HOW TO COMPLETE THIS TASK »
Copy out each line of the listing below where the string "SQUARE" appears.

--------

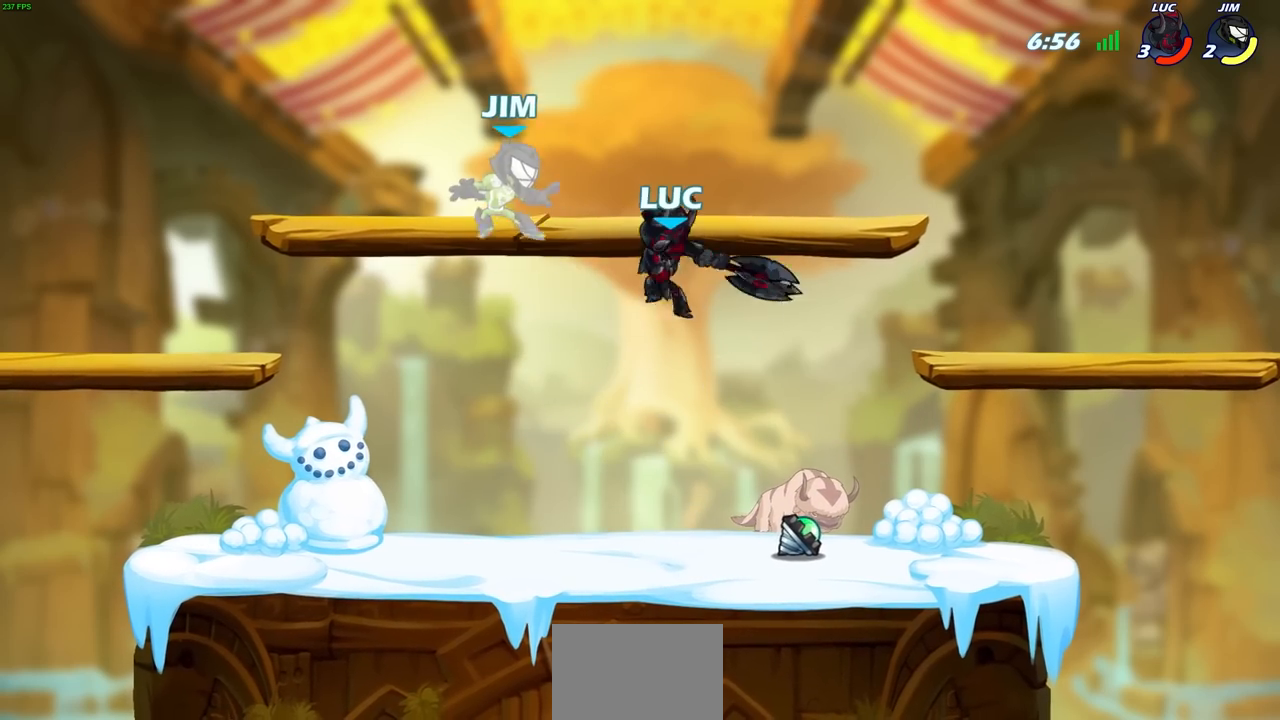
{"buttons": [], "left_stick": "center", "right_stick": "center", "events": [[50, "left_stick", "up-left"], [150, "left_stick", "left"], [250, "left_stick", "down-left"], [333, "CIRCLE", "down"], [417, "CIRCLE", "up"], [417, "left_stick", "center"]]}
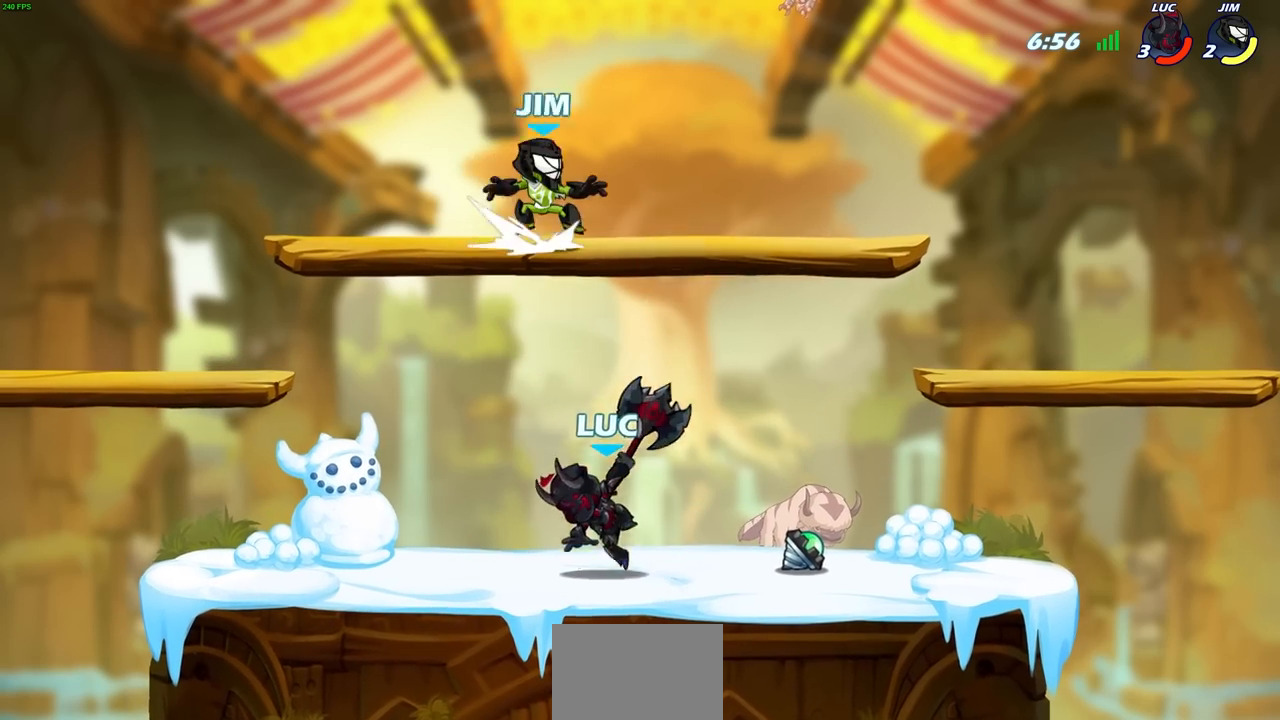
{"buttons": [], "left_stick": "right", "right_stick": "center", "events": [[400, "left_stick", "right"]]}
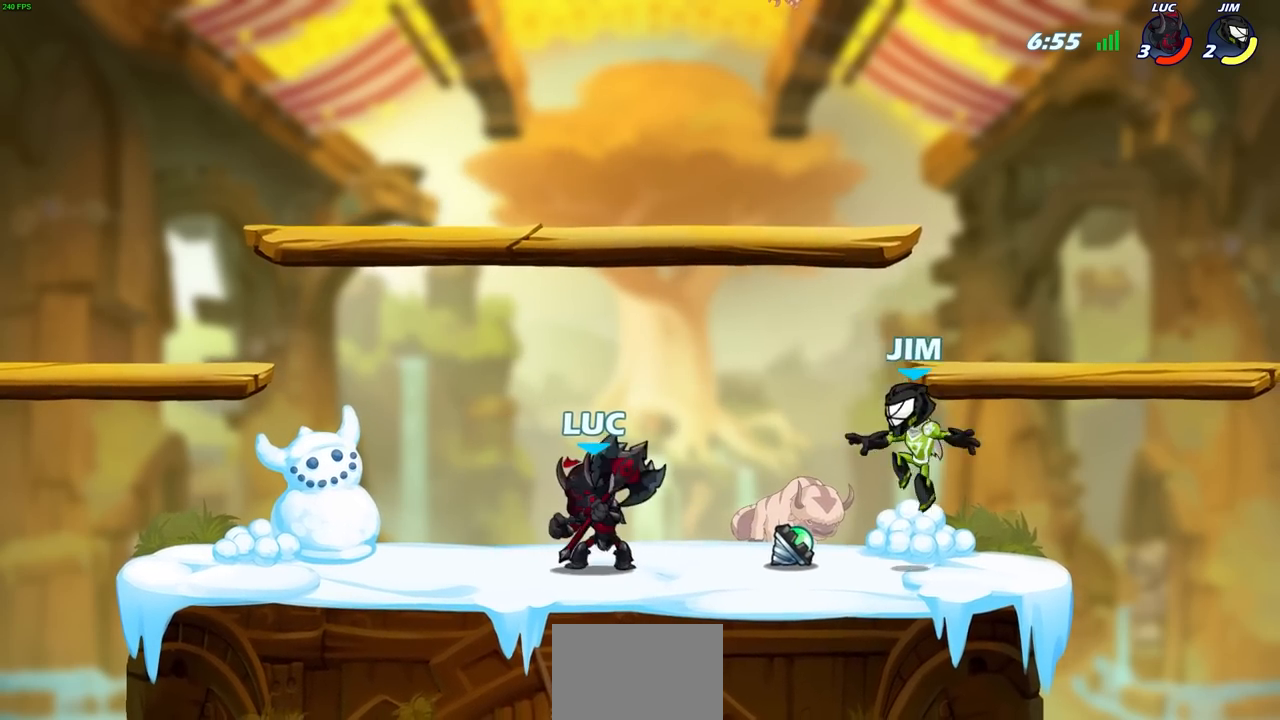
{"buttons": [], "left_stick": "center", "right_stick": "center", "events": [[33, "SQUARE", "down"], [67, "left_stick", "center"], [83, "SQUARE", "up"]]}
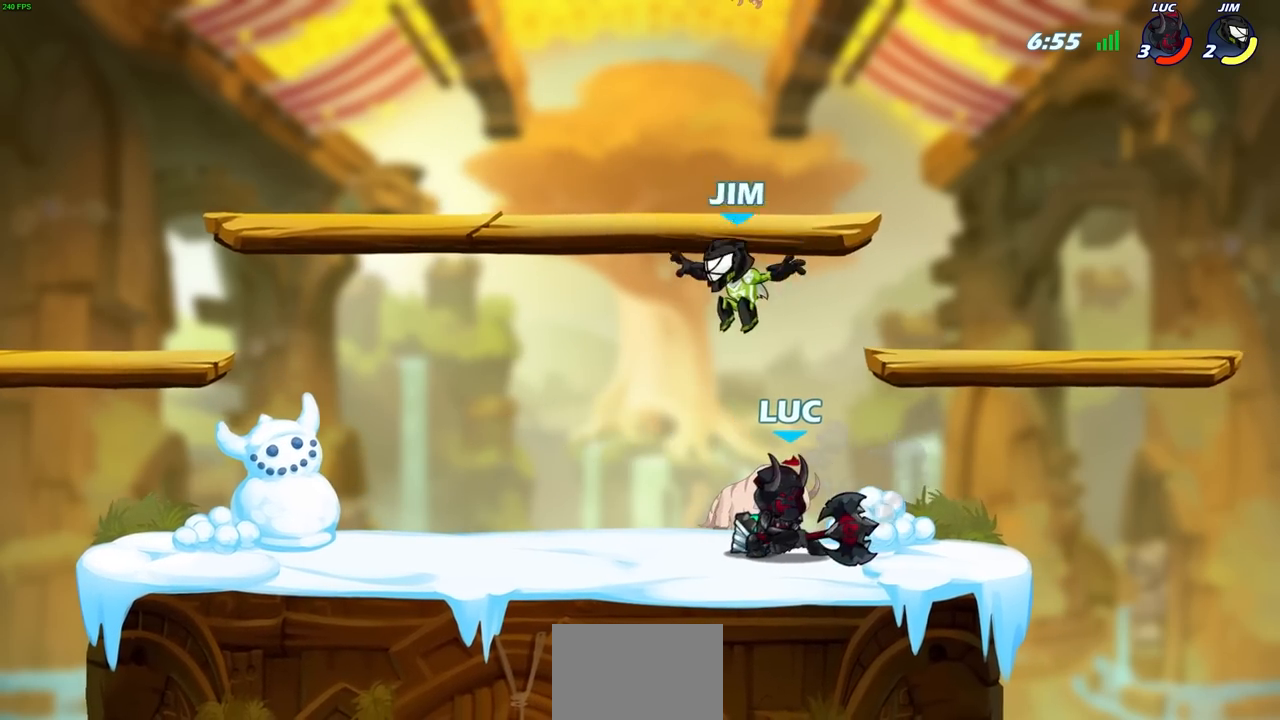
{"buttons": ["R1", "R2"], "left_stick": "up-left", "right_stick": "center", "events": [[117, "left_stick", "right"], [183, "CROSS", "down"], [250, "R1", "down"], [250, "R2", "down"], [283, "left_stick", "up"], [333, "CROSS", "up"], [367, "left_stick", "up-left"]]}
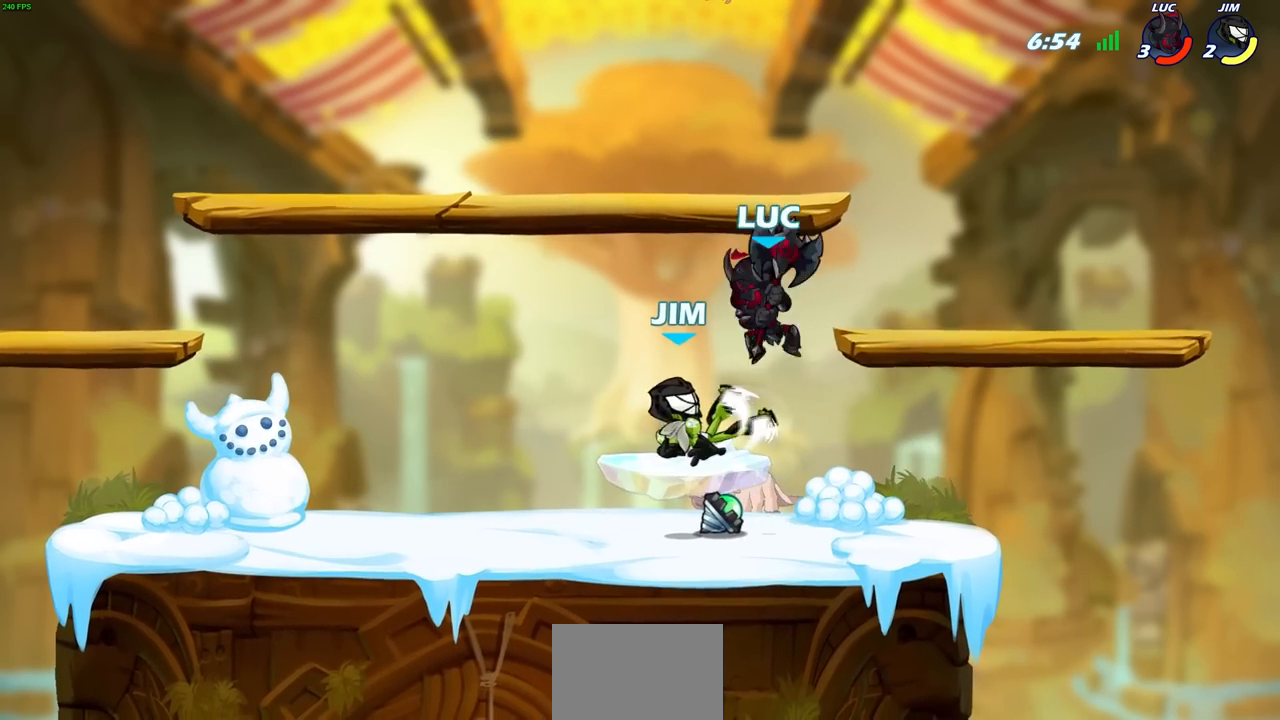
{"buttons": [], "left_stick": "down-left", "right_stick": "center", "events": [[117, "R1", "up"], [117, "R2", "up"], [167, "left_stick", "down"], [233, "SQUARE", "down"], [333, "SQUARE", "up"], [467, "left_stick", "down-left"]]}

--------

RESPONSE BOX »
{"buttons": [], "left_stick": "center", "right_stick": "center", "events": [[33, "SQUARE", "down"], [67, "left_stick", "center"], [83, "SQUARE", "up"]]}
{"buttons": [], "left_stick": "down-left", "right_stick": "center", "events": [[117, "R1", "up"], [117, "R2", "up"], [167, "left_stick", "down"], [233, "SQUARE", "down"], [333, "SQUARE", "up"], [467, "left_stick", "down-left"]]}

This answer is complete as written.